Walking on, Walking on Broken Glass

While Annie Lennox may have been speaking metaphorically in her 1992 hit song, users of the new pathway adjacent to the new portion of Métis Trail West will literally be walking (or running, cycling, inline skating, etc.) on broken glass.

The new pathway on the east side of Métis Trail, which will connect a trail from Temple Boulevard to north of Whoop-Up Drive, has up to 15 per cent recycled glass mixed as part of its crushed granular subbase.

The 'Crushed Glass Project' is a collaborative initiative between the Waste and Recycling and Transportation departments.

Bill MacMillan, Waste and Recycling Engineer, says they had ideas to potentially send the large quantity of glass to a glass recycling plant in the U.S. Instead, crews crushed the glass last winter – effectively turning glass back into sand.

"We decided we'd rather have a local, made-in-Lethbridge solution when it comes to using our recycled glass. We are trying to stop transporting it long distances and also have a good recycled use for it when we process it," says MacMillan. "Right now, we are experimenting with using it underneath of trails in the city of Lethbridge to demonstrate its effectiveness."

This approach is an environmentally-friendly method of building a pathway with less raw product, reducing the amount of material that's going into our landfill and also using some of the glass collected in the city for the past six years.

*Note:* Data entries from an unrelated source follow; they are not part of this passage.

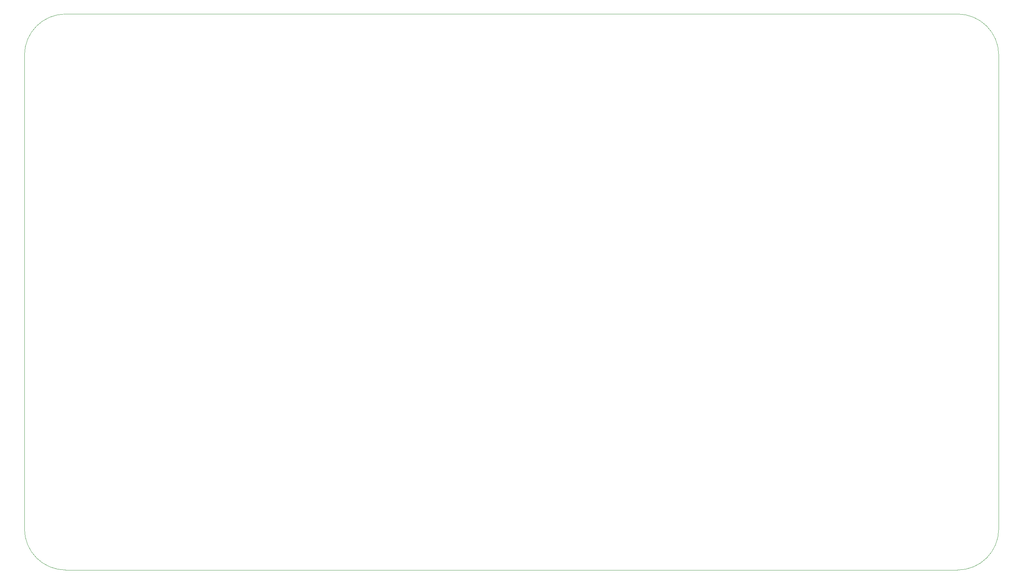
<source format=gbr>
%TF.GenerationSoftware,KiCad,Pcbnew,8.0.6-8.0.6-0~ubuntu22.04.1*%
%TF.CreationDate,2024-11-15T16:44:39-05:00*%
%TF.ProjectId,multi-band-equalizer,6d756c74-692d-4626-916e-642d65717561,rev?*%
%TF.SameCoordinates,Original*%
%TF.FileFunction,Profile,NP*%
%FSLAX46Y46*%
G04 Gerber Fmt 4.6, Leading zero omitted, Abs format (unit mm)*
G04 Created by KiCad (PCBNEW 8.0.6-8.0.6-0~ubuntu22.04.1) date 2024-11-15 16:44:39*
%MOMM*%
%LPD*%
G01*
G04 APERTURE LIST*
%TA.AperFunction,Profile*%
%ADD10C,0.050000*%
%TD*%
G04 APERTURE END LIST*
D10*
X201170000Y-150800000D02*
X418070000Y-150800000D01*
X428070000Y-276050000D02*
G75*
G02*
X418070000Y-286050000I-10000000J0D01*
G01*
X418070000Y-150800000D02*
G75*
G02*
X428070000Y-160800000I0J-10000000D01*
G01*
X191170000Y-276050000D02*
X191170000Y-160800000D01*
X428070000Y-160800000D02*
X428070000Y-276050000D01*
X201170000Y-286050000D02*
G75*
G02*
X191170000Y-276050000I0J10000000D01*
G01*
X418070000Y-286050000D02*
X201170000Y-286050000D01*
X191170000Y-160800000D02*
G75*
G02*
X201170000Y-150800000I10000000J0D01*
G01*
M02*

</source>
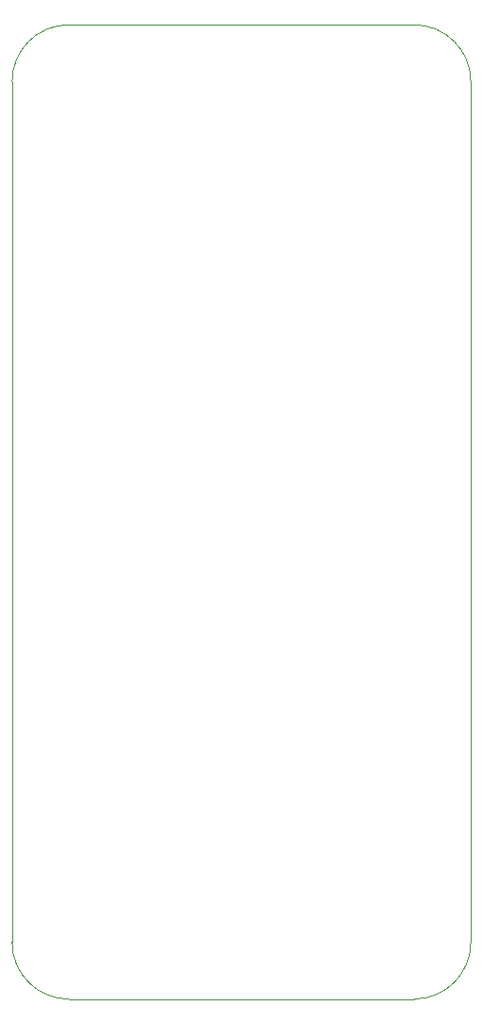
<source format=gbr>
%TF.GenerationSoftware,KiCad,Pcbnew,(6.0.8)*%
%TF.CreationDate,2023-02-12T14:01:58-05:00*%
%TF.ProjectId,PBoard PCB,50426f61-7264-4205-9043-422e6b696361,rev?*%
%TF.SameCoordinates,Original*%
%TF.FileFunction,Profile,NP*%
%FSLAX46Y46*%
G04 Gerber Fmt 4.6, Leading zero omitted, Abs format (unit mm)*
G04 Created by KiCad (PCBNEW (6.0.8)) date 2023-02-12 14:01:58*
%MOMM*%
%LPD*%
G01*
G04 APERTURE LIST*
%TA.AperFunction,Profile*%
%ADD10C,0.100000*%
%TD*%
G04 APERTURE END LIST*
D10*
X103632000Y-135588000D02*
G75*
G03*
X108712000Y-130508000I0J5080000D01*
G01*
X108712000Y-53508000D02*
G75*
G03*
X103632000Y-48428000I-5080000J0D01*
G01*
X67616000Y-130508000D02*
G75*
G03*
X72696000Y-135588000I5080000J0D01*
G01*
X108712000Y-130508000D02*
X108712000Y-53508000D01*
X67616000Y-53508000D02*
X67616000Y-130508000D01*
X72696000Y-48428000D02*
X103632000Y-48428000D01*
X103632000Y-135588000D02*
X72696000Y-135588000D01*
X72696000Y-48428000D02*
G75*
G03*
X67616000Y-53508000I0J-5080000D01*
G01*
M02*

</source>
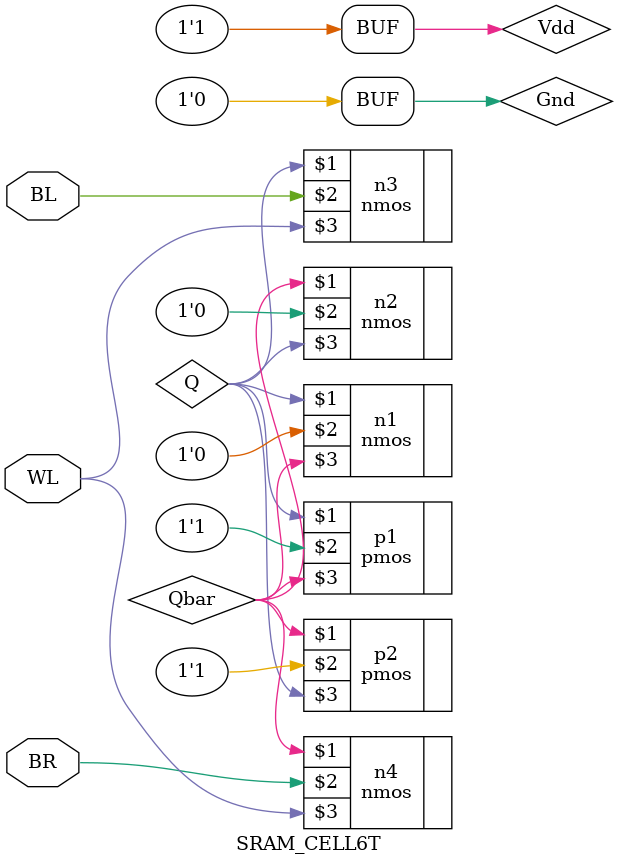
<source format=v>
`timescale 1ns / 1ps


module SRAM_CELL6T(
     input wire WL,        // Wordline (controls access transistors)
    inout wire BL, BR     // Bitlines (BL and BR are complementary)
    );
    // Define power and ground rails
    supply1 Vdd;   // acts like logic '1'
    supply0 Gnd;   // acts like logic '0'

    // Internal storage nodes
    wire Q, Qbar;

    // Cross-coupled inverters
    // Inverter 1
    pmos p1(Q, Vdd, Qbar);   // PMOS: drain=Q, source=Vdd, gate=Qbar
    nmos n1(Q, Gnd, Qbar);   // NMOS: drain=Q, source=Gnd, gate=Qbar

    // Inverter 2
    pmos p2(Qbar, Vdd, Q);   // PMOS: drain=Qbar, source=Vdd, gate=Q
    nmos n2(Qbar, Gnd, Q);   // NMOS: drain=Qbar, source=Gnd, gate=Q

    // Access transistors controlled by Wordline
    nmos n3(Q, BL, WL);      // Q <-> BL when WL=1
    nmos n4(Qbar, BR, WL);   // Qbar <-> BR when WL=1
endmodule

</source>
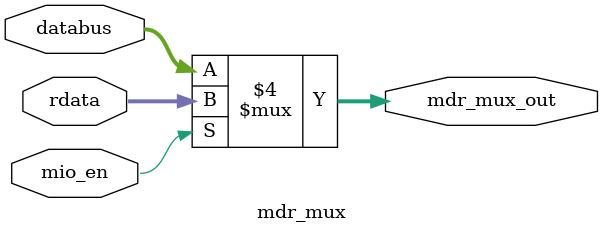
<source format=sv>
`timescale 1ns / 1ps

module mdr_mux(
    input logic mio_en,
    input logic [15:0] databus, //when mio_en = 0
    input logic [15:0] rdata,   //when mio_en = 1
    
    output logic [15:0] mdr_mux_out
    );
    
always_comb
begin
    if(mio_en == 0) begin
        mdr_mux_out = databus;
    end
    else begin
        mdr_mux_out = rdata;
    end 
end
endmodule

</source>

In that time, Lethbridge residents, through the Waste and Recycling community depots, have recycled enough glass to help produce about five kilometers of crushed granular base when used as a 15 per cent mixture.

"One of the exciting parts of this project is for the first time, we are using recycled glass in the granular base material in the pathway," says Transportation Project Engineer Naftali Kiboya. "Thank you to our environmentally-conscious residents for separating and recycling their glass."

After monitoring effectiveness for the 'Crushed Glass Project,' more studies could lead to it being used in roadways in the future.

"We'd like to have more glass so that we can do more projects using the material," MacMillan says. "The only way we are going to get it is if our residents separate that glass out, and take it to the depot where it's meant to be, so we can recover it and use as a resource."

This is a good reminder to residents choosing to discard a glass product: if recycled, it may end up as part of a pathway or a roadway one day rather than part of a landfill.

"If there's enough recycled glass available, we will use it in our pathway construction," says Kiboya.